OUAGA S’EST SOUVENU HIER de sa nuit d’horreur, de ses morts, de ses blessés. La fière capitale sahélienne avait été épargnée jusqu’ à ce fatidique vendredi. Ce soir là, la kalach a crépité le feu et la mort. Elle a mis la capitale burkinabe au même dénominateur qu’à Paris et Bamako : débris de vitres, murs noircis, parquets souillé de sang, cris de douleur, d’angoisse et d’exaspération, corps inertes, survivants hébétés.
Et à Paris, Bamako, comme New York, Londres, Madrid hier et comme tous les jours que Dieu fait en Irak, en Syrie et au Yemen, la question sempiternelle et taraudante : où est la gloire de tuer ceux qui n’ont rien pour se défendre ? Les visages de Ouaga hier étaient ceux du recueillement, du deuil, de la tristesse et sans aucun doute de l’anxiété. Car pour avoir frappé une fois, les assaillants savent maintenant que le Burkina est vulnérable.
Alors que sous Compaoré ce pays n’avait jamais subi la moindre écorchure de la part de la nébuleuse jihadiste, en 2015 le fort Burkinabé avait subi trois incursions : un enlèvement, deux assauts qui ont causé la mort d’agents de sécurité. Toutes choses qui n’étaient qu’une répétition pour le soir de l’innommable carnage du 15 janvier dernier.
PAS DE PERIODE DE GRACE POUR KABORE donc. Le pays qui vient de le plébisciter est, lui aussi, dans le viseur des forces jihadistes. Celles-ci sont aujourd’hui loin d’avoir la puissance qui leur avait permis d’annexer les deux-tiers du territoire malien avant l’intervention française du 11 janvier 2013.
Mais le terrorisme conserve un pouvoir de nuisance qui s’exprime plus que souvent dans l’espace sahélien. Le président Burkinabé a promis d’être vigilant et s’est engagé à déclarer une lutte sans merci contre le terrorisme. La volonté politique et une gouvernance adéquate du secteur de la sécurité sont des atouts dans la victoire sur ce fléau.
Mais le savoir-faire est irremplaçable pour gagner la guerre qui vient d’être déclarée au Burkina. Si l’ex Rsp était vraiment outillé pour ce combat, il va donc falloir remobiliser ceux de ses éléments indiqués.
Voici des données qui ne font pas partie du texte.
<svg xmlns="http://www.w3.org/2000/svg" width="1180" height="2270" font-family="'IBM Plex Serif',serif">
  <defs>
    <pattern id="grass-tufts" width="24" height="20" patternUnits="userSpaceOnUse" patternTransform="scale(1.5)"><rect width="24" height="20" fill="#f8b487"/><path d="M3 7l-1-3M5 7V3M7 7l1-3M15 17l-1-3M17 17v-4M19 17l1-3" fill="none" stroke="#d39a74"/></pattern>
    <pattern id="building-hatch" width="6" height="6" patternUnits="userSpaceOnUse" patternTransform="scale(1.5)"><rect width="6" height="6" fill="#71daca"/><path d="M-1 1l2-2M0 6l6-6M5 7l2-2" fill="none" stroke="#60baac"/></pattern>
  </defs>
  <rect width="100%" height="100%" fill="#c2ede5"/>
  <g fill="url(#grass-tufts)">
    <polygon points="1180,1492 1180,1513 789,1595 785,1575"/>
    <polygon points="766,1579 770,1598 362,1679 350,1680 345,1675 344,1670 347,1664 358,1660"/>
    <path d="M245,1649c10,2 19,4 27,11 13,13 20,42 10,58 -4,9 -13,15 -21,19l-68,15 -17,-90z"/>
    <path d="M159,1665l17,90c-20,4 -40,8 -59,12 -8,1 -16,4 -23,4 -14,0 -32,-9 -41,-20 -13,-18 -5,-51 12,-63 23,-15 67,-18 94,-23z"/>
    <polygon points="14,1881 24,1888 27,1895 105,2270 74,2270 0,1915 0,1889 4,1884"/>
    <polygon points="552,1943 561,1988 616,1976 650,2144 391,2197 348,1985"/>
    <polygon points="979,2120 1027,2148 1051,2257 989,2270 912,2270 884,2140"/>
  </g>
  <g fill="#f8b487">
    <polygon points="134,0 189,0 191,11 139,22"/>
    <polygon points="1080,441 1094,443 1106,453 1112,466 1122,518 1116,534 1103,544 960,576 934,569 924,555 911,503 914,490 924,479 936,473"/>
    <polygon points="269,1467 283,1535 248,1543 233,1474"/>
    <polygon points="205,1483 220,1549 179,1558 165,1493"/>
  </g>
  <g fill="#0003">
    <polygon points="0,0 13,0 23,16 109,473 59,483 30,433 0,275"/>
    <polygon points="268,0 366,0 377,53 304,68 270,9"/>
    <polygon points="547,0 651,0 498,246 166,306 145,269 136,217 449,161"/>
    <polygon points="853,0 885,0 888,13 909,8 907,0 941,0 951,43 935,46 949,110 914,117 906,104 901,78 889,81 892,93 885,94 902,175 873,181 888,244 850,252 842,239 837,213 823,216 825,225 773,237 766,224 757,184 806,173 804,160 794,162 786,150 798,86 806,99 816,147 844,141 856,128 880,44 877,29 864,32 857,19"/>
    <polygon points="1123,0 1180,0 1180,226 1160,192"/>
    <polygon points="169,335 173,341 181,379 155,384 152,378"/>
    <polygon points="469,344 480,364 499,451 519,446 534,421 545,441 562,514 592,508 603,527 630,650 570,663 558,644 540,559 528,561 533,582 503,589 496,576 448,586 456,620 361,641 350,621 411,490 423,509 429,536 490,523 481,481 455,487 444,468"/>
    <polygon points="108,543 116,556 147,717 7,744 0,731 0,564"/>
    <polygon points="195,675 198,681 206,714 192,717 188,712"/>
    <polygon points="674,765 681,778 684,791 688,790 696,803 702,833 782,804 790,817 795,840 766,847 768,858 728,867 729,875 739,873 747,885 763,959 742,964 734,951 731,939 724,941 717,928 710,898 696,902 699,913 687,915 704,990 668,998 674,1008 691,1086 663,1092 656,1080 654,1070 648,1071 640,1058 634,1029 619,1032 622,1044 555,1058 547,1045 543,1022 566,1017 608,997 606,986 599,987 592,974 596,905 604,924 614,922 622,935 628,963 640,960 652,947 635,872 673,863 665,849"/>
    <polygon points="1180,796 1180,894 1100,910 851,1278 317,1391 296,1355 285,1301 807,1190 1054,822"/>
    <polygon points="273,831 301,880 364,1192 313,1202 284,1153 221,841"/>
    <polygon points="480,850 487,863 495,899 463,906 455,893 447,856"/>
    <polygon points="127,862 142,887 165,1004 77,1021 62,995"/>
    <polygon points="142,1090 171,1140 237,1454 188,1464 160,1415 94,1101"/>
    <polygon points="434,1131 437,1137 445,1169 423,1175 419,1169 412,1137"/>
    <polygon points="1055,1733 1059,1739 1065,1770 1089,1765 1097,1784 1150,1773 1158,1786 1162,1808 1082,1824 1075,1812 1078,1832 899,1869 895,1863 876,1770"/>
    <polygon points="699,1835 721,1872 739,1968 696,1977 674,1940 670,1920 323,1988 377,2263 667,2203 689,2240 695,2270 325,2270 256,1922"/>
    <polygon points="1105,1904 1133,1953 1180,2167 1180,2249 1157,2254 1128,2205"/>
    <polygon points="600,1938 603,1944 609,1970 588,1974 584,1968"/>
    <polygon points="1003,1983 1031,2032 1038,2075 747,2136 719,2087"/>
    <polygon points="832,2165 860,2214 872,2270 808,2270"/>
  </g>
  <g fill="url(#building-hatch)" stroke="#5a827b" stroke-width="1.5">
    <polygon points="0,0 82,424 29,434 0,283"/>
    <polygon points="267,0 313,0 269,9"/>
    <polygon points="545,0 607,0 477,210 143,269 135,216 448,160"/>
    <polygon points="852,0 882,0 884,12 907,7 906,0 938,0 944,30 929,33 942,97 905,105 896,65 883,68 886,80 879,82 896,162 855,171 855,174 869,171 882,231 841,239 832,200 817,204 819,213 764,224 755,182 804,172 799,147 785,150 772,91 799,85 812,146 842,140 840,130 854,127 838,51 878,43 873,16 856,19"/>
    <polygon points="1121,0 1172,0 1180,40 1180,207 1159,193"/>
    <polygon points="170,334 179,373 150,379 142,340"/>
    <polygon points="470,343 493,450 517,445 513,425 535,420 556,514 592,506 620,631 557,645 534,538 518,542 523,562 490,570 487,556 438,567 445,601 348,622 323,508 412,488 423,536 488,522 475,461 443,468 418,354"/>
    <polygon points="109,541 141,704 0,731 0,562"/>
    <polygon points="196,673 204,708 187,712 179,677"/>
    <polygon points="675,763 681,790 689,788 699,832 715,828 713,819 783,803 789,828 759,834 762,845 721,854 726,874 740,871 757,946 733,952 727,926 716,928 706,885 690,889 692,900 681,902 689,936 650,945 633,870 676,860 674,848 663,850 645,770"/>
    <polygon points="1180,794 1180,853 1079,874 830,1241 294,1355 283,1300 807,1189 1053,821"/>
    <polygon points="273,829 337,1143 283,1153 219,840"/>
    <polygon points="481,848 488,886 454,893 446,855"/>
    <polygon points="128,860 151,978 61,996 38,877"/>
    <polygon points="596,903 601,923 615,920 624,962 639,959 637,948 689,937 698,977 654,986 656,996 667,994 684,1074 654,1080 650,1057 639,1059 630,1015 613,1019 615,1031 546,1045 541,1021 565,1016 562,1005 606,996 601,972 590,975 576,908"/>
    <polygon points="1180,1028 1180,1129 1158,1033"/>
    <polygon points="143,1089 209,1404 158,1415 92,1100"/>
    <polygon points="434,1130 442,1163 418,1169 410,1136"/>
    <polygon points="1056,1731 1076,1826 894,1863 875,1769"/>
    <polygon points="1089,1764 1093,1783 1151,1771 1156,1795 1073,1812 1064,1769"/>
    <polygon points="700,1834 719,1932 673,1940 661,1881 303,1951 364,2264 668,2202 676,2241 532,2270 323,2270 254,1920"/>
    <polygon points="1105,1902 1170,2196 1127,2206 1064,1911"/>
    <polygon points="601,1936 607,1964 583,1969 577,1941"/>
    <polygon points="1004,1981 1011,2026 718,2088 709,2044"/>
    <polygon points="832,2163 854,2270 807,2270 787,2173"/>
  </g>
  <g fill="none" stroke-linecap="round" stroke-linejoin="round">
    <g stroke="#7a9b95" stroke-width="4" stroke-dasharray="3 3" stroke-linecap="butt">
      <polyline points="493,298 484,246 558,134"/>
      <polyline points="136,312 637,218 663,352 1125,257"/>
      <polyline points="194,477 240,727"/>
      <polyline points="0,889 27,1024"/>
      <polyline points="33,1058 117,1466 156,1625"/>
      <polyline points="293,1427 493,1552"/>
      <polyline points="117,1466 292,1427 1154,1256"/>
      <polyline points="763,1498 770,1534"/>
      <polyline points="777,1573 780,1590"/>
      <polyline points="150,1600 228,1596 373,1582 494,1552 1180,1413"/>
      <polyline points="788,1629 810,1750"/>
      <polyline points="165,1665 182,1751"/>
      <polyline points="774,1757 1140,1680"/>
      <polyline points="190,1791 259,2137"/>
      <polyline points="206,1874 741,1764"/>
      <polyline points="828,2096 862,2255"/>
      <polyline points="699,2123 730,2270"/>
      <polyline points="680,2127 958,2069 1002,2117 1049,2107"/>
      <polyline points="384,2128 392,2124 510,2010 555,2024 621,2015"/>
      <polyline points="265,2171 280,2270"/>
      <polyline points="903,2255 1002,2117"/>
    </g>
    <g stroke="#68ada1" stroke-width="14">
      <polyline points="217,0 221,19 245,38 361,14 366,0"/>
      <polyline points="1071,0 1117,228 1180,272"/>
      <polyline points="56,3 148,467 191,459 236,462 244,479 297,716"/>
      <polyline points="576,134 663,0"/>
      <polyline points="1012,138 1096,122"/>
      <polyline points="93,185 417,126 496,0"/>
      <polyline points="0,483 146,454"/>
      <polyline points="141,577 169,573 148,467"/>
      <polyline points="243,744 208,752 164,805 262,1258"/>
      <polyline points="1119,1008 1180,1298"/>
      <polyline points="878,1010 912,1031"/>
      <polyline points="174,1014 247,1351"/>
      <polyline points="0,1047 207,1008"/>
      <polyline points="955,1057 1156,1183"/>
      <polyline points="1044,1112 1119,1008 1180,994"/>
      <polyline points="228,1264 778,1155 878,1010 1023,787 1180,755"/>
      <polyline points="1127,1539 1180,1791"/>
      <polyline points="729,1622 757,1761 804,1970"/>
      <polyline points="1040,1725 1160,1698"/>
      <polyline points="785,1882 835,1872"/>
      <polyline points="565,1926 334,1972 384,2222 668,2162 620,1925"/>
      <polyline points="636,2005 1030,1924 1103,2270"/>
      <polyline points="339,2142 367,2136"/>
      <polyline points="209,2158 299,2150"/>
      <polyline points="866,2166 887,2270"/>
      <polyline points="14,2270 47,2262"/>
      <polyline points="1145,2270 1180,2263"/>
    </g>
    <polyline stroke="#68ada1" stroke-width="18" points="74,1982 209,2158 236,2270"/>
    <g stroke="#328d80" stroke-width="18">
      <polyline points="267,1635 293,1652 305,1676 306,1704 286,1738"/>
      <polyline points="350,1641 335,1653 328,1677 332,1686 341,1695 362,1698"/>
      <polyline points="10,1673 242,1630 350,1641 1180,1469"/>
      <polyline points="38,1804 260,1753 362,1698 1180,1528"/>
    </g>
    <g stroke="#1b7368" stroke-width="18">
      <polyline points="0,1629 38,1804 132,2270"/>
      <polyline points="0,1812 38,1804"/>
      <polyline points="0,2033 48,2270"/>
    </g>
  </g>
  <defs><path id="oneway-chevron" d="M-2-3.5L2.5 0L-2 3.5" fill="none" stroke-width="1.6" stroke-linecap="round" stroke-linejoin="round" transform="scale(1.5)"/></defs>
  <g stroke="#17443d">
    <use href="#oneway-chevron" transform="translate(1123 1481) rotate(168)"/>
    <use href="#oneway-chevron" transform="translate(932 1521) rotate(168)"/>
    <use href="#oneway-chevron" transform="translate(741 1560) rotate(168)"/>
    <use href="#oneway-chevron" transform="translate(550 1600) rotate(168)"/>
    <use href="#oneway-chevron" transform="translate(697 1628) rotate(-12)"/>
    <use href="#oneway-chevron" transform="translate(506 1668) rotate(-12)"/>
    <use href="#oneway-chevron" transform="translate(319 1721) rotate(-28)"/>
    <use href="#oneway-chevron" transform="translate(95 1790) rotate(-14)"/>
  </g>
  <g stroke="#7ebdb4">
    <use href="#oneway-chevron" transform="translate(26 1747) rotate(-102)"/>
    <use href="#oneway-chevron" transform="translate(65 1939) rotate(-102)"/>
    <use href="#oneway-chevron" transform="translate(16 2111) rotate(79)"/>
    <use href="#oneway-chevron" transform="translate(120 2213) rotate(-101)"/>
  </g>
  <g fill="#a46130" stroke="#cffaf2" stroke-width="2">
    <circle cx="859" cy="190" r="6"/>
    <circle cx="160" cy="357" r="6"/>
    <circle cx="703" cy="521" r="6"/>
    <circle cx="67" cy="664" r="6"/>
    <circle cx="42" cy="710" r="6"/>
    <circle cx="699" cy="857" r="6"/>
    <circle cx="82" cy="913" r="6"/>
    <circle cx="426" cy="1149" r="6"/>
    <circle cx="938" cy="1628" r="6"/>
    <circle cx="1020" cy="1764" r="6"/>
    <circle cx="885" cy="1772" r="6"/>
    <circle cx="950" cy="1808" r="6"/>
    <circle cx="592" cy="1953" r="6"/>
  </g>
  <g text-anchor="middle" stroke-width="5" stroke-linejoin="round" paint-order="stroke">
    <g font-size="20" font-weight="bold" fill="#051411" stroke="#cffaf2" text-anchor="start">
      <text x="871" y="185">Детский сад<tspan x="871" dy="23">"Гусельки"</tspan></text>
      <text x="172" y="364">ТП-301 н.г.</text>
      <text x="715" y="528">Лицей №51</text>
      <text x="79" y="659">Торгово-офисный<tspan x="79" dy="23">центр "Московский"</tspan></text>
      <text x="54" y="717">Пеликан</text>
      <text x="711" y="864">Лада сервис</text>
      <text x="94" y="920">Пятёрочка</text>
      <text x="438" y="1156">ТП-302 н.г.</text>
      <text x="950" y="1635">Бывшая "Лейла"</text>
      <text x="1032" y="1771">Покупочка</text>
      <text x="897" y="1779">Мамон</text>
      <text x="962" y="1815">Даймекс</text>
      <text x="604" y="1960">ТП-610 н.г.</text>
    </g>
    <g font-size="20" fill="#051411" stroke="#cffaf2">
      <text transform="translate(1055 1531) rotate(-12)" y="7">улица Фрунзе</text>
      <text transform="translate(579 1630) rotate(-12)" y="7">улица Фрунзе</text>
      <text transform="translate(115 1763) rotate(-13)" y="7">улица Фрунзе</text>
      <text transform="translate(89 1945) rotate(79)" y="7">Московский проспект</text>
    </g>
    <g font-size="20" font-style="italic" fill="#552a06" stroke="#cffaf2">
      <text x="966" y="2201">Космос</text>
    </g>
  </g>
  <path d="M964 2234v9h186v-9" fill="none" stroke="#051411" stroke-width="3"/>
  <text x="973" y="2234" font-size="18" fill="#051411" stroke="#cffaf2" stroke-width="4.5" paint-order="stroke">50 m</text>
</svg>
Mais Ouaga craint aussi l’alliance objective entre Aqmi et le « Burkina fâché », en particulier les nostalgiques du régime Compaoré dont les éléments de l’ancien régiment aujourd’hui démantelé.
Dans une culture obsédée par la théorie du complot, le fait que certains de cet ancien régiment aient été inculpés dans l’affaire du dépôt d’armes secouant en ce moment la capitale burkinabé est hautement significatif.
Kaboré, en tout cas, est sur quatre fronts et c’est beaucoup : la menace jihadiste qui entrera par où elle peut frapper ; la diagonale Compaoré-Diendieré qui passe par Abidjan ; les huissiers d’une révolution qui veut ouvrir tous les placards, ses propres promesses électorales enfin dans un pays habité depuis peu par autant de Saint-Thomas.